Another resident, who bought her flat using money inherited from her mother’s passing, said to me:
“Despite my emotional attachment to my flat, current circumstances make me almost wish that I had never bought it. It is a burden and a hindrance to me moving forward with the next stage of my life, at a prime time when I want to start a family.”
Another resident, a victim of domestic violence, has been trying to sell her property to raise money for legal fees. She has had to receive food parcels due to lost income during the pandemic. Her insurance premiums have now increased by 500%. Under no circumstances should leaseholders, regardless of the height of their building, have to pay for cladding remediation costs that are the fault of developers and a failed regulatory system. Funding should be based on fire risk, not on height. It should include upfront costs—it should not be loans—for all leaseholders and it should include other fire safety issues. Some Putney leaseholders face up to £100,000 in charges.
At the current pace of spend, the building safety fund, which has only approved 12 applications, will only approve all the applications—the 532 applications—by 2031. The pace of change is far too slow, so I urge colleagues on both sides of the House: please do the right thing today, back the British people and make sure that lease- holders do not pay.
One of the lessons from the Grenfell tragedy was that a number of companies in the construction sector had been recklessly gaming the system, resulting in unsafe materials being used. But crucially, construction and post-occupancy inspections did not pick up those risks.
As someone who worked in oil and gas and then in construction over several years, I can see the very different approach taken by the two sectors. Many of our constituents who live in leasehold flats face significant costs, such as waking watch costs and several other fire risk liabilities not related to cladding. The new £30 million waking watch relief fund, the £1.6 billion remediation funding and the commitment to recruit hundreds of specialist risk assessors and specialist workers show that this Government are committed to resolving the problem and to supporting people stranded in their property through no fault of their own.
I wish to raise issues brought to me by a constituent. At present, buildings over 18 metres will have all cladding remedial work paid for by the Government. Those in buildings between 11 metres and 18 metres will be offered a loan, with residents in buildings lower than 11 metres receiving no financial support at all, the latter being the situation my constituent’s daughter finds herself in.
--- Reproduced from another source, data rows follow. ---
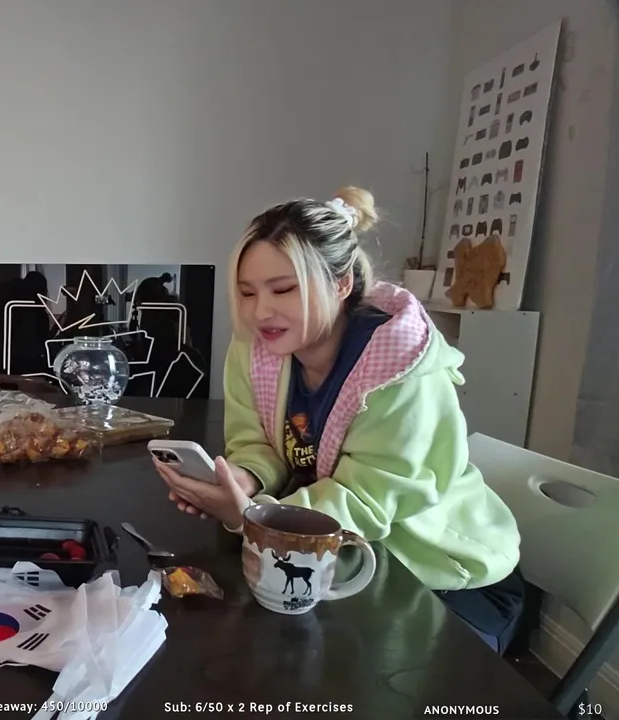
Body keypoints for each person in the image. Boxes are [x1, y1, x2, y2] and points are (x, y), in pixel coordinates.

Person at [154, 186, 524, 654]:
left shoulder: (400, 369)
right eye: (247, 293)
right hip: (341, 559)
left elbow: (367, 499)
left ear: (341, 284)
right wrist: (245, 478)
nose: (260, 311)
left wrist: (250, 518)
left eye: (283, 289)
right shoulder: (256, 348)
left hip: (441, 574)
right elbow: (258, 442)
Although it is right to target remediation first at highest-risk buildings, there is a question of fairness as to who pays if a person happens to have purchased a building that is not as tall.
In addition to the removal of cladding, inspections have highlighted further building faults, such as missing firebreaks, wooden balconies and combustible insulation. The repair costs alone could be in excess of £25,000 per flat. There is no provision for support with these repairs, which will be required before a fire safety certificate can be issued, allowing the resident to eventually sell their home. They would not have been privy to these liabilities as the conveyancing process would not have highlighted the possibility of these risks existing at point of purchase. Risk awareness at the conveyancing stage is something that I raised in my ten-minute rule Bill.
Fire safety officers should not only be competent by the certifications that they hold; they should be present and responsible for sign-off on site at all key stages. While the amendments before us were tabled with good intentions, we cannot delay the Bill any longer. I hope that Ministers will consider a post-construction and occupancy model for fire safety, much as gas and electrical checks are carried out, to pick up on changes to the fabric of a building that could be made over time.